Schills Angriffslust ungebrochen

Innensenator ist stolz auf seine Polizei, die am Montagabend St. Pauli belagerte und 269 Menschen ohne Rechtsgrundlage einkesselte. Einige Einsatzführer weigerten sich, hart durchzugreifen. Anwälte der Opfer kündigen Strafanträge an

Die von ihm propagierte Politik der polizeilichen Konfrontation hat sich bewährt. Darin ist sich Innensenator Ronald Schill nach dem zweiten Großeinsatz innerhalb von nur drei Tagen sowie nach der Festnahme und Einkesselung von 269 Menschen in der Hein-Hoyer-Straße auf St. Pauli in der Nacht zu Dienstag ganz sicher. „Deeskalation wird von Rechtsbrechern als Einladung zur Gewalt gesehen“, sagte Schill gestern vor der Landespressekonferenz. „Die Linie, den Chaoten keinen Raum zu lassen, hat sich bewährt“, tönte er im gleichen Atemzug weiter: „Die Gewalttäter haben ihre Angriffslust verloren. Ich rechne nicht mehr in der nächsten Zeit mit gewalttätigen Demonstrationen.“

Bestätigung für seine Hypothese sucht Schill ausgerechnet bei Ex-Polizeidirektor Heinz Krappen. „Herr Krappen hat mir gesagt: Er ist wieder stolz auf die Polizei.“ Der Rechtsbrecher Krappen ist wegen 861-facher Freiheitsberaubung beim Hamburger Kessel auf dem Heiligengeistfeld 1986 vom Landgericht schuldig gesprochen worden.

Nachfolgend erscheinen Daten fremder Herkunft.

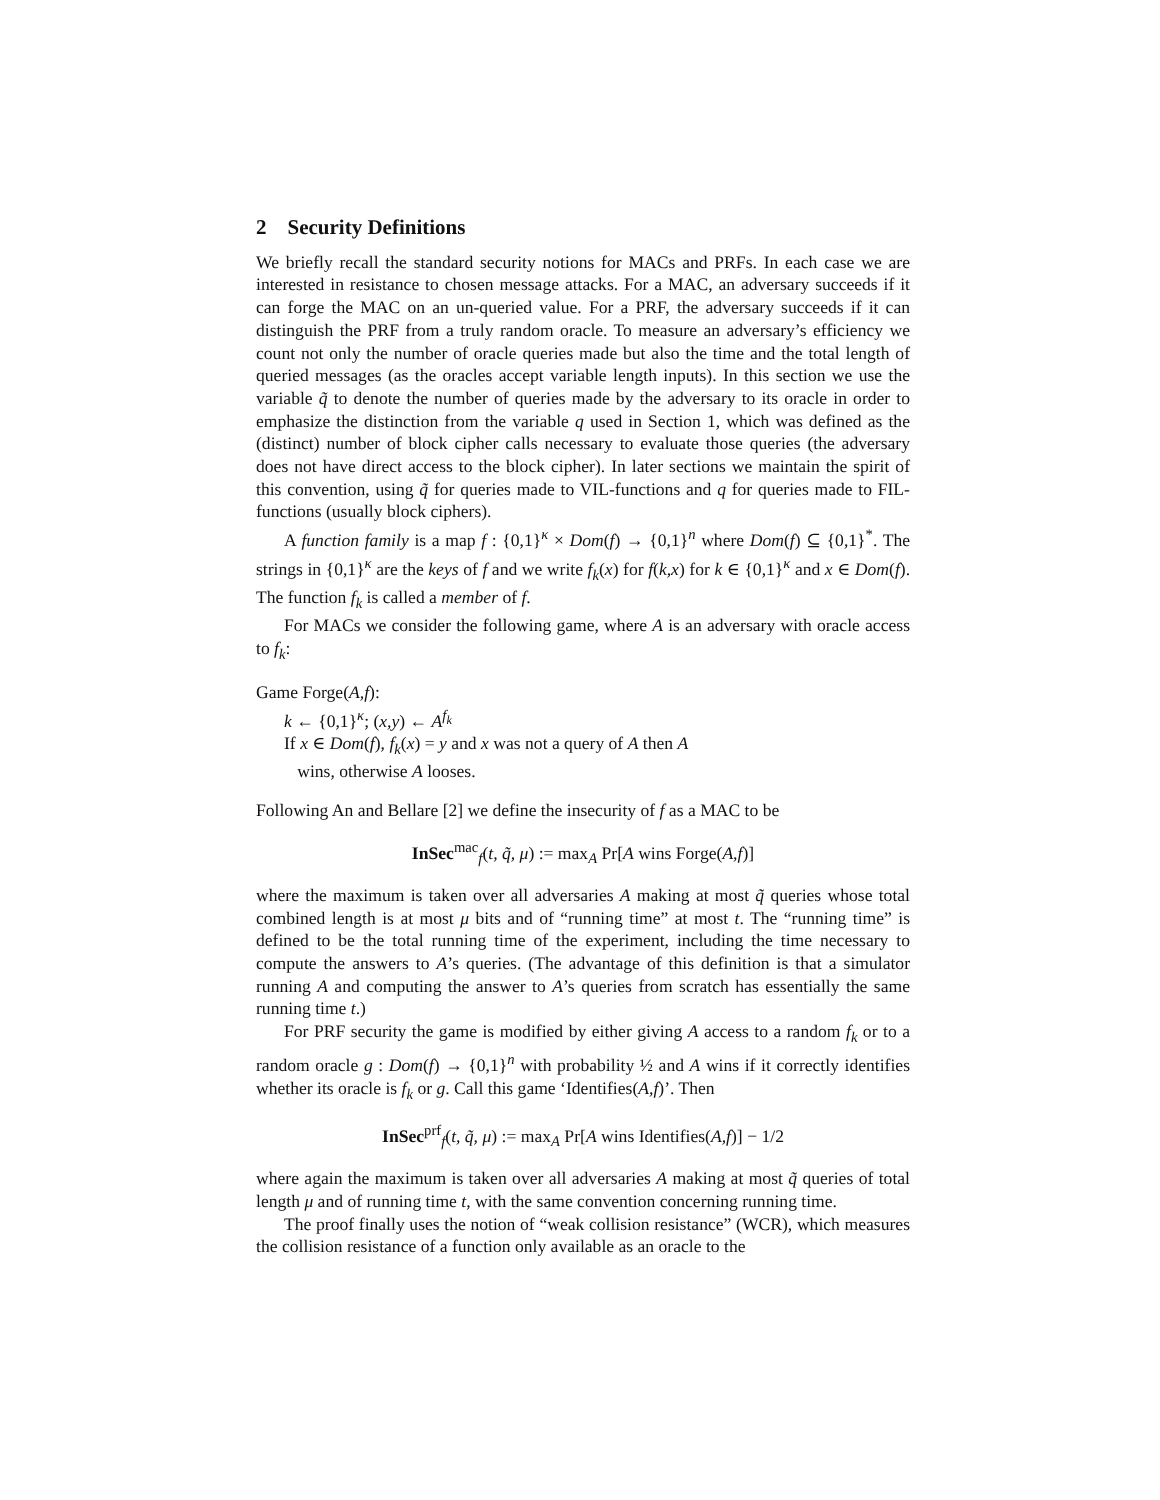2 Security Definitions
We briefly recall the standard security notions for MACs and PRFs. In each case we are interested in resistance to chosen message attacks. For a MAC, an adversary succeeds if it can forge the MAC on an un-queried value. For a PRF, the adversary succeeds if it can distinguish the PRF from a truly random oracle. To measure an adversary’s efficiency we count not only the number of oracle queries made but also the time and the total length of queried messages (as the oracles accept variable length inputs). In this section we use the variable q̃ to denote the number of queries made by the adversary to its oracle in order to emphasize the distinction from the variable q used in Section 1, which was defined as the (distinct) number of block cipher calls necessary to evaluate those queries (the adversary does not have direct access to the block cipher). In later sections we maintain the spirit of this convention, using q̃ for queries made to VIL-functions and q for queries made to FIL-functions (usually block ciphers).
A function family is a map f : {0,1}<sup>κ</sup> × Dom(f) → {0,1}<sup>n</sup> where Dom(f) ⊆ {0,1}<sup>*</sup>. The strings in {0,1}<sup>κ</sup> are the keys of f and we write f<sub>k</sub>(x) for f(k,x) for k ∈ {0,1}<sup>κ</sup> and x ∈ Dom(f). The function f<sub>k</sub> is called a member of f.
For MACs we consider the following game, where A is an adversary with oracle access to f<sub>k</sub>:
Game Forge(A,f):
k ← {0,1}<sup>κ</sup>; (x,y) ← A<sup>f<sub>k</sub></sup>
If x ∈ Dom(f), f<sub>k</sub>(x) = y and x was not a query of A then A
wins, otherwise A looses.
Following An and Bellare [2] we define the insecurity of f as a MAC to be
InSec<sup>mac</sup><sub>f</sub>(t, q̃, μ) := max<sub>A</sub> Pr[A wins Forge(A,f)]
where the maximum is taken over all adversaries A making at most q̃ queries whose total combined length is at most μ bits and of “running time” at most t. The “running time” is defined to be the total running time of the experiment, including the time necessary to compute the answers to A’s queries. (The advantage of this definition is that a simulator running A and computing the answer to A’s queries from scratch has essentially the same running time t.)
For PRF security the game is modified by either giving A access to a random f<sub>k</sub> or to a random oracle g : Dom(f) → {0,1}<sup>n</sup> with probability ½ and A wins if it correctly identifies whether its oracle is f<sub>k</sub> or g. Call this game ‘Identifies(A,f)’. Then
InSec<sup>prf</sup><sub>f</sub>(t, q̃, μ) := max<sub>A</sub> Pr[A wins Identifies(A,f)] − 1/2
where again the maximum is taken over all adversaries A making at most q̃ queries of total length μ and of running time t, with the same convention concerning running time.
The proof finally uses the notion of “weak collision resistance” (WCR), which measures the collision resistance of a function only available as an oracle to the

Im Anschluss an das Fußballspiel des FC St. Pauli hatten sich am späten Montagabend an der Feldstraße knapp 1500 Menschen spontan versammelt, um unter dem Banner von „Bambule“ ihrem Unmut über die Schwarz-Schillsche Repressionspolitik Luft zu verschaffen. „Eine hochmotivierte Polizei und ihr couragiertes Eingreifen verhinderten größere Sachschäden“, behauptet der Innensenator. Beobachtungen vor Ort bestätigen eher das Gegenteil: So waren viele Einsatzkräfte nicht bereit, die Vorgaben aus dem Führungsstab umzusetzen, die Eskalation um jeden Preis zu suchen.

So hatten die Einsatzkräfte am Montagabend bereits in der Stresemannstraße vor der Lerchenwache den Befehl bekommen, die Spontandemo – die laut Schill aus „200 Militanten, 300 Gewaltbereiten und 500 Bürgerlichen bestanden“ hat – aufzulösen. Stattdessen ließen die Hunderschaften den Spaßzug nach St. Pauli marschieren und trotz der Aufforderung, „den Sack endlich zuzumachen“, einige Zeit gewähren.

Auf mehrmalige Aufrufe der Polizei, „die nicht genehmigte Versammlungsroute bitte umgehend in Richtung Neuer Pferdemarkt zu verlassen“, verblieb eine Gruppe von knapp 300 Menschen friedlich und mit dem umgewandelten Fußballlied „Ohne Schill wär‘ hier gar nichts los“ teilweise sitzend auf der Kreuzung Hein-Hoyer/Clemens-Schultz-Straße. Eine andere Gruppe ließ sich von der Polizei, die inzwischen mit Wasserwerfern in Talstraße, Hein-Hoyer-Straße und auch in der Clemens-Schultz-Straße zugegen war, unter Androhung von „Wasser und Schlagstöcken“ in Richtung Paulinenplatz drängen.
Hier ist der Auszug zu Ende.